Para realizar as conversas, a equipe do estudo teve de enfrentar os mais variados obstáculos, como a influência do tráfico de drogas, questões de gênero e violência doméstica, e driblar até roubos de tablets. “Tivemos que elaborar folders para explicar a pesquisa e, mesmo assim, algumas pessoas ligavam para confirmar se era verdade que estávamos entrevistando”, lembra Silvia. Apesar das barreiras, o desafio foi vencido.

Para medir a poluição do ar com precisão nessas regiões, os pesquisadores tiveram de inovar. Na ausência de estações de medição, instalaram filtros de poluentes. Sortearam e distribuíram dez deles por região. Eles eram instalados nas casas por uma semana em cada uma das quatro estações do ano. “Quando voltávamos, alguém tinha jogado fora ou molhado os filtros”, lembra Silvia. “Começamos a ter muitos problemas de perdas e tivemos que pensar numa outra solução”. Nesse mesmo momento, um estudo recém-publicado validava a medição da qualidade do ar por meio de cascas de árvores. “Mantivemos os filtros como medida alternativa e treinamos alunos para coletar as cascas de árvores em 60 locais próximos às casas dos prematuros e dos controles”. Deu certo.

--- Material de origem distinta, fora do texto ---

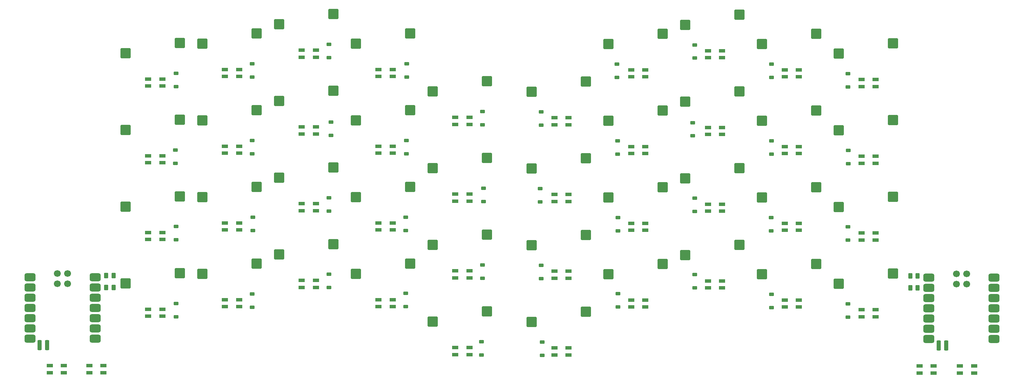
<source format=gbr>
%TF.GenerationSoftware,KiCad,Pcbnew,9.0.6*%
%TF.CreationDate,2025-12-27T17:50:34+00:00*%
%TF.ProjectId,Split Keyboard,53706c69-7420-44b6-9579-626f6172642e,rev?*%
%TF.SameCoordinates,Original*%
%TF.FileFunction,Paste,Bot*%
%TF.FilePolarity,Positive*%
%FSLAX46Y46*%
G04 Gerber Fmt 4.6, Leading zero omitted, Abs format (unit mm)*
G04 Created by KiCad (PCBNEW 9.0.6) date 2025-12-27 17:50:34*
%MOMM*%
%LPD*%
G01*
G04 APERTURE LIST*
G04 Aperture macros list*
%AMRoundRect*
0 Rectangle with rounded corners*
0 $1 Rounding radius*
0 $2 $3 $4 $5 $6 $7 $8 $9 X,Y pos of 4 corners*
0 Add a 4 corners polygon primitive as box body*
4,1,4,$2,$3,$4,$5,$6,$7,$8,$9,$2,$3,0*
0 Add four circle primitives for the rounded corners*
1,1,$1+$1,$2,$3*
1,1,$1+$1,$4,$5*
1,1,$1+$1,$6,$7*
1,1,$1+$1,$8,$9*
0 Add four rect primitives between the rounded corners*
20,1,$1+$1,$2,$3,$4,$5,0*
20,1,$1+$1,$4,$5,$6,$7,0*
20,1,$1+$1,$6,$7,$8,$9,0*
20,1,$1+$1,$8,$9,$2,$3,0*%
G04 Aperture macros list end*
%ADD10R,1.600000X0.850000*%
%ADD11RoundRect,0.225000X0.375000X-0.225000X0.375000X0.225000X-0.375000X0.225000X-0.375000X-0.225000X0*%
%ADD12RoundRect,0.250000X1.025000X1.000000X-1.025000X1.000000X-1.025000X-1.000000X1.025000X-1.000000X0*%
%ADD13RoundRect,0.250000X0.262500X0.450000X-0.262500X0.450000X-0.262500X-0.450000X0.262500X-0.450000X0*%
%ADD14RoundRect,0.500000X0.875000X0.500000X-0.875000X0.500000X-0.875000X-0.500000X0.875000X-0.500000X0*%
%ADD15RoundRect,0.275000X-0.275000X0.975000X-0.275000X-0.975000X0.275000X-0.975000X0.275000X0.975000X0*%
%ADD16C,1.700000*%
G04 APERTURE END LIST*
D10*
%TO.C,D62*%
X253250000Y-121320800D03*
X253250000Y-123070800D03*
X256750000Y-123070800D03*
X256750000Y-121320800D03*
%TD*%
D11*
%TO.C,D28*%
X197452000Y-101888800D03*
X197452000Y-98588800D03*
%TD*%
D12*
%TO.C,SW26*%
X233208500Y-100873800D03*
X246658500Y-98333800D03*
%TD*%
D11*
%TO.C,D2*%
X68726400Y-51913250D03*
X68726400Y-48613250D03*
%TD*%
D12*
%TO.C,SW30*%
X157008500Y-110398800D03*
X170458500Y-107858800D03*
%TD*%
D10*
%TO.C,D53*%
X223268500Y-85870000D03*
X223268500Y-87620000D03*
X219768500Y-87620000D03*
X219768500Y-85870000D03*
%TD*%
%TO.C,D59*%
X204218500Y-100157500D03*
X204218500Y-101907500D03*
X200718500Y-101907500D03*
X200718500Y-100157500D03*
%TD*%
%TO.C,D65*%
X103432900Y-42911250D03*
X103432900Y-44661250D03*
X99932900Y-44661250D03*
X99932900Y-42911250D03*
%TD*%
%TO.C,D54*%
X204218500Y-81107500D03*
X204218500Y-82857500D03*
X200718500Y-82857500D03*
X200718500Y-81107500D03*
%TD*%
%TO.C,D79*%
X65332900Y-107205000D03*
X65332900Y-108955000D03*
X61832900Y-108955000D03*
X61832900Y-107205000D03*
%TD*%
%TO.C,D52*%
X242318500Y-88251300D03*
X242318500Y-90001300D03*
X238818500Y-90001300D03*
X238818500Y-88251300D03*
%TD*%
D13*
%TO.C,806K1*%
X252744000Y-101918800D03*
X250919000Y-101918800D03*
%TD*%
D12*
%TO.C,SW16*%
X56222900Y-62677500D03*
X69672900Y-60137500D03*
%TD*%
%TO.C,SW12*%
X214158500Y-60392500D03*
X227608500Y-57852500D03*
%TD*%
D13*
%TO.C,2M2*%
X53232400Y-98872500D03*
X51407400Y-98872500D03*
%TD*%
D11*
%TO.C,D10*%
X144799400Y-61438250D03*
X144799400Y-58138250D03*
%TD*%
%TO.C,D26*%
X235425000Y-109159500D03*
X235425000Y-105859500D03*
%TD*%
D12*
%TO.C,SW17*%
X75272900Y-60296250D03*
X88722900Y-57756250D03*
%TD*%
D11*
%TO.C,D15*%
X159098000Y-80584500D03*
X159098000Y-77284500D03*
%TD*%
D12*
%TO.C,SW3*%
X214158500Y-41342500D03*
X227608500Y-38802500D03*
%TD*%
D10*
%TO.C,D58*%
X223268500Y-104920000D03*
X223268500Y-106670000D03*
X219768500Y-106670000D03*
X219768500Y-104920000D03*
%TD*%
%TO.C,D81*%
X103432900Y-100061250D03*
X103432900Y-101811250D03*
X99932900Y-101811250D03*
X99932900Y-100061250D03*
%TD*%
D11*
%TO.C,D8*%
X126003400Y-49532000D03*
X126003400Y-46232000D03*
%TD*%
D12*
%TO.C,SW31*%
X56222900Y-81727500D03*
X69672900Y-79187500D03*
%TD*%
D10*
%TO.C,D74*%
X65332900Y-88155000D03*
X65332900Y-89905000D03*
X61832900Y-89905000D03*
X61832900Y-88155000D03*
%TD*%
D11*
%TO.C,D13*%
X196944000Y-64169800D03*
X196944000Y-60869800D03*
%TD*%
D10*
%TO.C,D78*%
X141532900Y-97680000D03*
X141532900Y-99430000D03*
X138032900Y-99430000D03*
X138032900Y-97680000D03*
%TD*%
D12*
%TO.C,SW33*%
X94322900Y-74583750D03*
X107772900Y-72043750D03*
%TD*%
%TO.C,SW11*%
X233208500Y-62773800D03*
X246658500Y-60233800D03*
%TD*%
D11*
%TO.C,D39*%
X125749400Y-106555000D03*
X125749400Y-103255000D03*
%TD*%
D12*
%TO.C,SW36*%
X56222900Y-100777500D03*
X69672900Y-98237500D03*
%TD*%
%TO.C,SW4*%
X75272900Y-41246250D03*
X88722900Y-38706250D03*
%TD*%
D10*
%TO.C,D80*%
X84382900Y-104823750D03*
X84382900Y-106573750D03*
X80882900Y-106573750D03*
X80882900Y-104823750D03*
%TD*%
%TO.C,D73*%
X141532900Y-78630000D03*
X141532900Y-80380000D03*
X138032900Y-80380000D03*
X138032900Y-78630000D03*
%TD*%
%TO.C,D44*%
X185168500Y-47770000D03*
X185168500Y-49520000D03*
X181668500Y-49520000D03*
X181668500Y-47770000D03*
%TD*%
D11*
%TO.C,D34*%
X125749400Y-87632000D03*
X125749400Y-84332000D03*
%TD*%
%TO.C,D23*%
X197452000Y-82964800D03*
X197452000Y-79664800D03*
%TD*%
%TO.C,D31*%
X68726400Y-89948750D03*
X68726400Y-86648750D03*
%TD*%
D12*
%TO.C,SW22*%
X214158500Y-79442500D03*
X227608500Y-76902500D03*
%TD*%
D11*
%TO.C,D3*%
X216502000Y-49628300D03*
X216502000Y-46328300D03*
%TD*%
%TO.C,D36*%
X68726400Y-109063250D03*
X68726400Y-105763250D03*
%TD*%
D12*
%TO.C,SW40*%
X132422900Y-110302500D03*
X145872900Y-107762500D03*
%TD*%
D11*
%TO.C,D19*%
X125876400Y-68582000D03*
X125876400Y-65282000D03*
%TD*%
D12*
%TO.C,SW25*%
X157008500Y-91348800D03*
X170458500Y-88808800D03*
%TD*%
%TO.C,SW1*%
X233208500Y-43723800D03*
X246658500Y-41183800D03*
%TD*%
D10*
%TO.C,D56*%
X166118500Y-97776300D03*
X166118500Y-99526300D03*
X162618500Y-99526300D03*
X162618500Y-97776300D03*
%TD*%
D11*
%TO.C,D25*%
X159352000Y-99634500D03*
X159352000Y-96334500D03*
%TD*%
D12*
%TO.C,SW27*%
X214158500Y-98492500D03*
X227608500Y-95952500D03*
%TD*%
D10*
%TO.C,D75*%
X84382900Y-85773750D03*
X84382900Y-87523750D03*
X80882900Y-87523750D03*
X80882900Y-85773750D03*
%TD*%
D11*
%TO.C,D17*%
X87649400Y-68582000D03*
X87649400Y-65282000D03*
%TD*%
D12*
%TO.C,SW38*%
X94322900Y-93633750D03*
X107772900Y-91093750D03*
%TD*%
D10*
%TO.C,D60*%
X185168500Y-104920000D03*
X185168500Y-106670000D03*
X181668500Y-106670000D03*
X181668500Y-104920000D03*
%TD*%
D12*
%TO.C,SW5*%
X195108500Y-36580000D03*
X208558500Y-34040000D03*
%TD*%
D14*
%TO.C,U1*%
X271716500Y-99375200D03*
X271716500Y-101915200D03*
X271716500Y-104455200D03*
X271716500Y-106995200D03*
X271716500Y-109535200D03*
X271716500Y-112075200D03*
X271716500Y-114615200D03*
X255551500Y-114615200D03*
X255551500Y-112075200D03*
X255551500Y-109535200D03*
X255551500Y-106995200D03*
X255551500Y-104455200D03*
X255551500Y-101915200D03*
X255551500Y-99375200D03*
D15*
X259851500Y-116232100D03*
X257946500Y-116232100D03*
D16*
X264931500Y-98426700D03*
X262391500Y-98426700D03*
X264931500Y-100966700D03*
X262391500Y-100966700D03*
%TD*%
D11*
%TO.C,D14*%
X178275000Y-68678300D03*
X178275000Y-65378300D03*
%TD*%
D10*
%TO.C,D57*%
X242318500Y-107301300D03*
X242318500Y-109051300D03*
X238818500Y-109051300D03*
X238818500Y-107301300D03*
%TD*%
D12*
%TO.C,SW21*%
X233208500Y-81823800D03*
X246658500Y-79283800D03*
%TD*%
D10*
%TO.C,D42*%
X223268500Y-47770000D03*
X223268500Y-49520000D03*
X219768500Y-49520000D03*
X219768500Y-47770000D03*
%TD*%
D12*
%TO.C,SW34*%
X113372900Y-79346250D03*
X126822900Y-76806250D03*
%TD*%
D10*
%TO.C,D70*%
X84382900Y-66723750D03*
X84382900Y-68473750D03*
X80882900Y-68473750D03*
X80882900Y-66723750D03*
%TD*%
D12*
%TO.C,SW13*%
X195108500Y-55630000D03*
X208558500Y-53090000D03*
%TD*%
D10*
%TO.C,D77*%
X122482900Y-85773750D03*
X122482900Y-87523750D03*
X118982900Y-87523750D03*
X118982900Y-85773750D03*
%TD*%
%TO.C,D46*%
X166118500Y-59676300D03*
X166118500Y-61426300D03*
X162618500Y-61426300D03*
X162618500Y-59676300D03*
%TD*%
D11*
%TO.C,D1*%
X235425000Y-52009500D03*
X235425000Y-48709500D03*
%TD*%
D13*
%TO.C,806K2*%
X53232400Y-101822500D03*
X51407400Y-101822500D03*
%TD*%
D11*
%TO.C,D6*%
X106699400Y-44769500D03*
X106699400Y-41469500D03*
%TD*%
D10*
%TO.C,D69*%
X65332900Y-69105000D03*
X65332900Y-70855000D03*
X61832900Y-70855000D03*
X61832900Y-69105000D03*
%TD*%
D12*
%TO.C,SW20*%
X132422900Y-72202500D03*
X145872900Y-69662500D03*
%TD*%
%TO.C,SW35*%
X132422900Y-91252500D03*
X145872900Y-88712500D03*
%TD*%
D10*
%TO.C,D83*%
X141532900Y-116730000D03*
X141532900Y-118480000D03*
X138032900Y-118480000D03*
X138032900Y-116730000D03*
%TD*%
%TO.C,D82*%
X122482900Y-104823750D03*
X122482900Y-106573750D03*
X118982900Y-106573750D03*
X118982900Y-104823750D03*
%TD*%
D12*
%TO.C,SW6*%
X94322900Y-36483750D03*
X107772900Y-33943750D03*
%TD*%
D11*
%TO.C,D7*%
X178148000Y-49628300D03*
X178148000Y-46328300D03*
%TD*%
%TO.C,D27*%
X216502000Y-106778300D03*
X216502000Y-103478300D03*
%TD*%
D10*
%TO.C,D63*%
X65332900Y-50055000D03*
X65332900Y-51805000D03*
X61832900Y-51805000D03*
X61832900Y-50055000D03*
%TD*%
D11*
%TO.C,D33*%
X106699400Y-82868500D03*
X106699400Y-79568500D03*
%TD*%
%TO.C,D37*%
X87649400Y-106682000D03*
X87649400Y-103382000D03*
%TD*%
%TO.C,D12*%
X216502000Y-68678300D03*
X216502000Y-65378300D03*
%TD*%
D10*
%TO.C,D41*%
X242318500Y-50151300D03*
X242318500Y-51901300D03*
X238818500Y-51901300D03*
X238818500Y-50151300D03*
%TD*%
D11*
%TO.C,D16*%
X68599400Y-70963250D03*
X68599400Y-67663250D03*
%TD*%
%TO.C,D24*%
X178402000Y-87728300D03*
X178402000Y-84428300D03*
%TD*%
D10*
%TO.C,D50*%
X185168500Y-66820000D03*
X185168500Y-68570000D03*
X181668500Y-68570000D03*
X181668500Y-66820000D03*
%TD*%
%TO.C,D43*%
X204218500Y-43007500D03*
X204218500Y-44757500D03*
X200718500Y-44757500D03*
X200718500Y-43007500D03*
%TD*%
%TO.C,D55*%
X185168500Y-85870000D03*
X185168500Y-87620000D03*
X181668500Y-87620000D03*
X181668500Y-85870000D03*
%TD*%
D12*
%TO.C,SW32*%
X75272900Y-79346250D03*
X88722900Y-76806250D03*
%TD*%
%TO.C,SW7*%
X176058500Y-41342500D03*
X189508500Y-38802500D03*
%TD*%
%TO.C,SW37*%
X75272900Y-98396250D03*
X88722900Y-95856250D03*
%TD*%
D11*
%TO.C,D11*%
X235552000Y-71059500D03*
X235552000Y-67759500D03*
%TD*%
D10*
%TO.C,D61*%
X166118500Y-116826300D03*
X166118500Y-118576300D03*
X162618500Y-118576300D03*
X162618500Y-116826300D03*
%TD*%
%TO.C,D72*%
X122482900Y-66723750D03*
X122482900Y-68473750D03*
X118982900Y-68473750D03*
X118982900Y-66723750D03*
%TD*%
%TO.C,D64*%
X84382900Y-47673750D03*
X84382900Y-49423750D03*
X80882900Y-49423750D03*
X80882900Y-47673750D03*
%TD*%
D11*
%TO.C,D35*%
X144799400Y-99538250D03*
X144799400Y-96238250D03*
%TD*%
%TO.C,D29*%
X178402000Y-106651300D03*
X178402000Y-103351300D03*
%TD*%
D10*
%TO.C,D51*%
X166118500Y-78726300D03*
X166118500Y-80476300D03*
X162618500Y-80476300D03*
X162618500Y-78726300D03*
%TD*%
%TO.C,D47*%
X242318500Y-69201300D03*
X242318500Y-70951300D03*
X238818500Y-70951300D03*
X238818500Y-69201300D03*
%TD*%
D13*
%TO.C,2M1*%
X252744000Y-98968800D03*
X250919000Y-98968800D03*
%TD*%
D10*
%TO.C,D68*%
X141532900Y-59580000D03*
X141532900Y-61330000D03*
X138032900Y-61330000D03*
X138032900Y-59580000D03*
%TD*%
D12*
%TO.C,SW8*%
X113372900Y-41246250D03*
X126822900Y-38706250D03*
%TD*%
D10*
%TO.C,D90*%
X40885400Y-121224500D03*
X40885400Y-122974500D03*
X37385400Y-122974500D03*
X37385400Y-121224500D03*
%TD*%
D11*
%TO.C,D9*%
X159352000Y-61534500D03*
X159352000Y-58234500D03*
%TD*%
D10*
%TO.C,D76*%
X103432900Y-81011250D03*
X103432900Y-82761250D03*
X99932900Y-82761250D03*
X99932900Y-81011250D03*
%TD*%
D12*
%TO.C,SW24*%
X176058500Y-79442500D03*
X189508500Y-76902500D03*
%TD*%
D11*
%TO.C,D40*%
X144545400Y-118588250D03*
X144545400Y-115288250D03*
%TD*%
D12*
%TO.C,SW39*%
X113372900Y-98396250D03*
X126822900Y-95856250D03*
%TD*%
D10*
%TO.C,D66*%
X122482900Y-47673750D03*
X122482900Y-49423750D03*
X118982900Y-49423750D03*
X118982900Y-47673750D03*
%TD*%
D11*
%TO.C,D18*%
X107207400Y-64073500D03*
X107207400Y-60773500D03*
%TD*%
D12*
%TO.C,SW9*%
X157008500Y-53248800D03*
X170458500Y-50708800D03*
%TD*%
%TO.C,SW29*%
X176058500Y-98492500D03*
X189508500Y-95952500D03*
%TD*%
D14*
%TO.C,U2*%
X48654900Y-99278900D03*
X48654900Y-101818900D03*
X48654900Y-104358900D03*
X48654900Y-106898900D03*
X48654900Y-109438900D03*
X48654900Y-111978900D03*
X48654900Y-114518900D03*
X32489900Y-114518900D03*
X32489900Y-111978900D03*
X32489900Y-109438900D03*
X32489900Y-106898900D03*
X32489900Y-104358900D03*
X32489900Y-101818900D03*
X32489900Y-99278900D03*
D15*
X36789900Y-116135800D03*
X34884900Y-116135800D03*
D16*
X41869900Y-98330400D03*
X39329900Y-98330400D03*
X41869900Y-100870400D03*
X39329900Y-100870400D03*
%TD*%
D11*
%TO.C,D38*%
X106699400Y-101792500D03*
X106699400Y-98492500D03*
%TD*%
%TO.C,D20*%
X145053400Y-80488250D03*
X145053400Y-77188250D03*
%TD*%
D10*
%TO.C,D84*%
X50750000Y-121224500D03*
X50750000Y-122974500D03*
X47250000Y-122974500D03*
X47250000Y-121224500D03*
%TD*%
D12*
%TO.C,SW23*%
X195108500Y-74680000D03*
X208558500Y-72140000D03*
%TD*%
D10*
%TO.C,D45*%
X266766000Y-121320800D03*
X266766000Y-123070800D03*
X263266000Y-123070800D03*
X263266000Y-121320800D03*
%TD*%
%TO.C,D49*%
X204218500Y-62057500D03*
X204218500Y-63807500D03*
X200718500Y-63807500D03*
X200718500Y-62057500D03*
%TD*%
D11*
%TO.C,D22*%
X216375000Y-87728300D03*
X216375000Y-84428300D03*
%TD*%
D10*
%TO.C,D71*%
X103432900Y-61961250D03*
X103432900Y-63711250D03*
X99932900Y-63711250D03*
X99932900Y-61961250D03*
%TD*%
D12*
%TO.C,SW19*%
X113372900Y-60296250D03*
X126822900Y-57756250D03*
%TD*%
%TO.C,SW10*%
X132422900Y-53152500D03*
X145872900Y-50612500D03*
%TD*%
D11*
%TO.C,D21*%
X235425000Y-90045000D03*
X235425000Y-86745000D03*
%TD*%
%TO.C,D32*%
X87776400Y-87632000D03*
X87776400Y-84332000D03*
%TD*%
D12*
%TO.C,SW18*%
X94322900Y-55533750D03*
X107772900Y-52993750D03*
%TD*%
%TO.C,SW14*%
X176058500Y-60392500D03*
X189508500Y-57852500D03*
%TD*%
%TO.C,SW28*%
X195108500Y-93730000D03*
X208558500Y-91190000D03*
%TD*%
D11*
%TO.C,D5*%
X197452000Y-44865800D03*
X197452000Y-41565800D03*
%TD*%
D12*
%TO.C,SW15*%
X157008500Y-72298800D03*
X170458500Y-69758800D03*
%TD*%
D11*
%TO.C,D4*%
X87649400Y-49532000D03*
X87649400Y-46232000D03*
%TD*%
D12*
%TO.C,SW2*%
X56222900Y-43627500D03*
X69672900Y-41087500D03*
%TD*%
D10*
%TO.C,D48*%
X223268500Y-66820000D03*
X223268500Y-68570000D03*
X219768500Y-68570000D03*
X219768500Y-66820000D03*
%TD*%
D11*
%TO.C,D30*%
X159606000Y-118684500D03*
X159606000Y-115384500D03*
%TD*%
M02*

</source>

As cascas eram, então, submetidas a uma análise em laboratório para identificar os elementos químicos presentes e separá-los daqueles que poderiam ter se concentrado ali naturalmente via solo. A equipe encontrou manganês e chumbo, resultados da queima de combustíveis de veículos pesados como caminhões a diesel e carros, que circulam por essas vias. “A casca se provou mais robusta que o filtro para avaliar os poluentes com precisão”, afirma Silvia.

Análise de poluentes e elementos químicos presentes nas cascas de árvores do estudo.

Os pesquisadores descobriram que nos lugares em que as cascas continham mais poluentes, as grávidas daquela região também tinham um risco maior de prematuridade. Verificaram que a poluição aumenta em duas vezes essa chance. Além disso, também foram identificadas falhas no atendimento pré-natal, como menos consultas do que o recomendado, que podem levar a um aumento de 1.7 no risco de ter um bebê antes das 37 semanas. “O pré-natal inadequado impediu o diagnóstico correto de infecções urinárias e de sífilis, que também podem levar à prematuridade”, explica Silvia. “A sífilis aumenta em cinco vezes as chances deste desfecho ocorrer”.

Os resultados foram apresentados à Secretaria Municipal de Saúde de São Paulo e à coordenação de saúde da criança e da mulher do município com o objetivo de corrigir as falhas no pré-natal. “Eles receberam bem os resultados e prometeram medidas para resolver atrasos em exames e outras barreiras que impediam um atendimento de qualidade”.